Rahab Shine with her village painting at Banana Hill Art Gallery, June 7, 2022. PHOTO | MARGARETTA WA GACHERU | NMG

This is shaping up to be the year of Kenyan women artists. For so long, we wondered where they were since we knew they were there somewhere. And finally, this year, they have come forth to reveal some of their finest works.

First came the troika of Yony Waite, Tabitha wa Thuku, and Theresa Musoke at Circle Art Gallery.

Then came Caroline Mbirua, Esther Mukuhi, and Nayia Sitonik at the Karen Blixen Museum, followed by a show of the same trio at Banana Hill Art Gallery.

And now, coincidentally with the 30th-anniversary celebration of Banana Hill Gallery is the show entitled “Women’s Touch" with another triad of brilliant pioneering Kenyan women artists, Rahab Shine, Eunice Wadu, and Maggie Otieno.

All three have been working in their respective fields for years. But like so many talented women, they haven’t aggressively sought the limelight. Instead, Eunice has been teaching art to children in Naivasha with her illustrious hubby, Sane Wadu.

Rahab has been managing Banana Hill Gallery with hers, the equally important artist-gallerist Shine Tani. And Maggie has been based in Langata, sculpting mainly in metals and wood, and occasionally creating massive murals in various railway stations.

It was during the launch of the Nairobi Contemporary Art Institute that Rahab and Eunice got to chatting about the need for an all-women’s exhibition.

“We talked about how women are the carriers of culture, yet our role seems to be forgotten,” Rahab told BDLife shortly after the exhibition opened. “As of now, we’re committed to claiming our rightful place side by side with the men. We won’t be forgotten anymore,” she added.

Agreeing to work together for such a women’s show, the two went back to their home studios and shifted into high gear preparing for their exhibition.

Shortly thereafter, Maggie Otieno arrived at Banana Hill Gallery with the Dream Kona Women’s Rika Art Project, and Rahab suggested she join the exhibition since she’s a veteran female sculptor.

It was serendipity that got the trio together. But it’s currently working beautifully on the ground at Banana Hill where there’s room enough for Rahab’s luscious landscapes, Eunice’s paintings and prints, and Maggie’s scrap-metal sculptures.

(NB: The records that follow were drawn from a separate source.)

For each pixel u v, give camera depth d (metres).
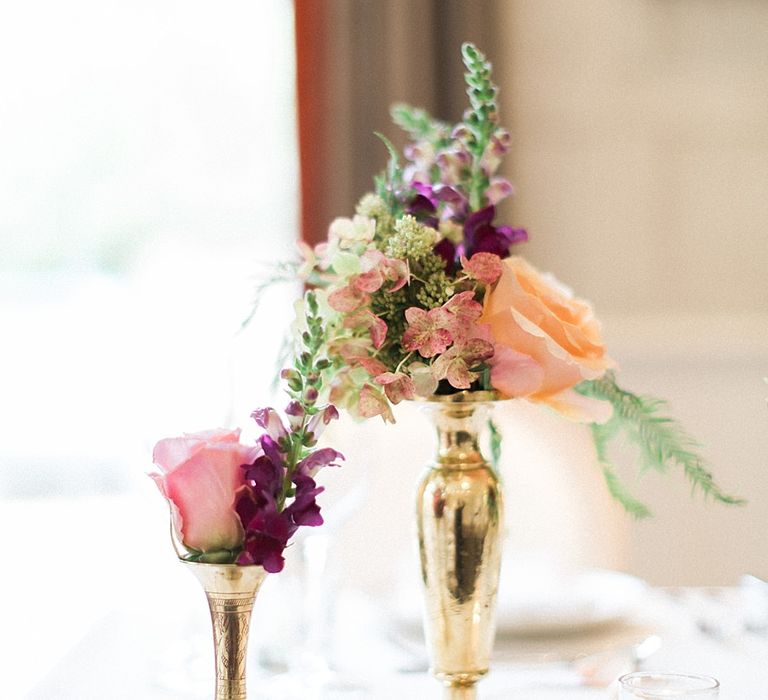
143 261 3.34
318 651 1.26
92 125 3.30
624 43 2.92
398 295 0.94
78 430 3.32
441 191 1.01
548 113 2.92
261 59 3.25
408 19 2.79
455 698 0.96
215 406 2.65
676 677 0.88
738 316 2.95
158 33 3.26
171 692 1.14
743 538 2.77
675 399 2.85
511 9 2.90
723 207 2.95
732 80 2.94
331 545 1.33
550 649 1.19
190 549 0.82
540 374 0.92
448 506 0.94
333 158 2.80
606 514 1.90
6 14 3.26
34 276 3.35
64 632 2.11
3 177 3.32
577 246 2.95
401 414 1.99
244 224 3.30
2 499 3.29
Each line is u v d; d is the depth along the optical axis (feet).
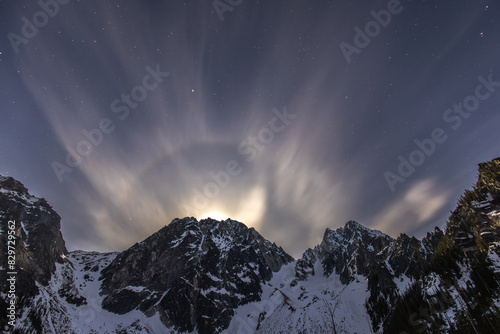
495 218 210.79
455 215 261.44
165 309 647.56
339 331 504.84
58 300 480.23
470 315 169.58
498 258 183.32
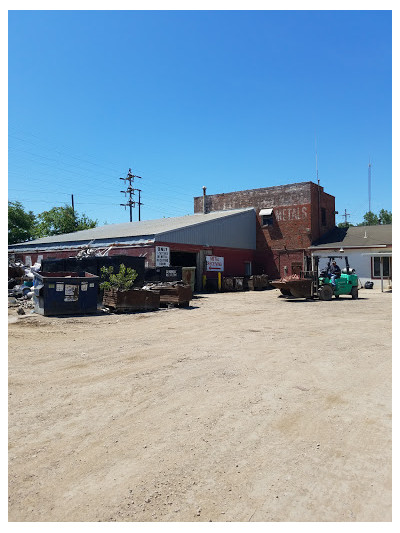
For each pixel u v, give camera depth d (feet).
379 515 9.36
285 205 108.47
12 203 143.74
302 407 16.15
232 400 17.02
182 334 33.09
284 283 63.31
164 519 9.29
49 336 31.76
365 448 12.67
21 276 69.36
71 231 168.04
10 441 13.34
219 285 88.12
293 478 10.98
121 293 46.26
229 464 11.75
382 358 24.04
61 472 11.41
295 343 28.99
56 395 17.80
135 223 122.42
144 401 16.99
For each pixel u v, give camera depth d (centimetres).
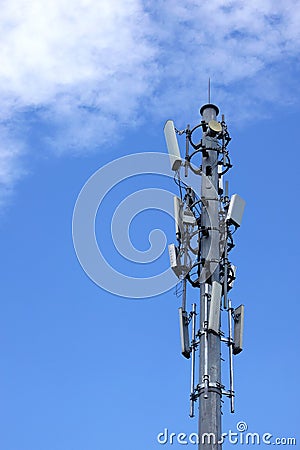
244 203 2119
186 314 2014
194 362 1933
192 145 2205
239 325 1978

At first glance, one might think that Rahab’s paintings are repetitive since she frequently sticks with similar hues, with pastel blues matching Kenyan skies, pearl white for her fluffy white clouds, ochre brown matching the color of volcanic soil, and touches of yellow like the tips of acacia trees around Naivasha (renamed ‘Delamere’ in her art)

But if you take a second look, you will see that each painting is distinctive, deliberately expressive of Rahab’s photographic memory of myriad villages that have grown up between Banana Hill and Shine’s home village of Kiptanguanyi in Nakuru.

But even more interesting than the subtle differences between Rahab’s landscapes is first, the way she blends those colours into impressionistic fantasy lands filled with hills, valleys, and homesteads that leave you wondering what goes on inside them.

Eunice, like Rahab, has grown up around male painters from whom she’s gained inspiration to develop her own artistic skills. For Rahab, her evolution has been as an impressionistic landscape painter. For Eunice, it’s her woodcut prints that stand out in ‘Women’s Touch’.

Whether her prints are of birds, beggars, or babies with doting mothers, each one clearly reveals her development as a printmaker having real appeal.

And as for Maggie, her career as a sculptor took off in the early 2000s after coming under the influence of Elijah Ogira, one of Kenya’s finest sculptors. Initially, she worked in wood. But where she’s been a pioneering female is in her work welding metal scraps and shaping them into remarkable forms of metallic art.

One of her most stunning welded works in ‘Women’s Touch’ is entitled ‘Comfort’.

“I was asked by a friend to create a piece that might console someone who had lost a loved one, so I created ‘Comfort’,” Maggie told BDLife, referring to a sculpture that reminds me somewhat of sculptures by the renowned Romanian modernist sculptor, Constantin Brancusi.

His name might also come to mind if one sees the eight tall, slender, and shapely metallic totems that Maggie made especially after winning a commission to create sculptures for Garden City Mall’s front lawn. They are all uniquely her own, yet they echo the spirit of that great master sculptor.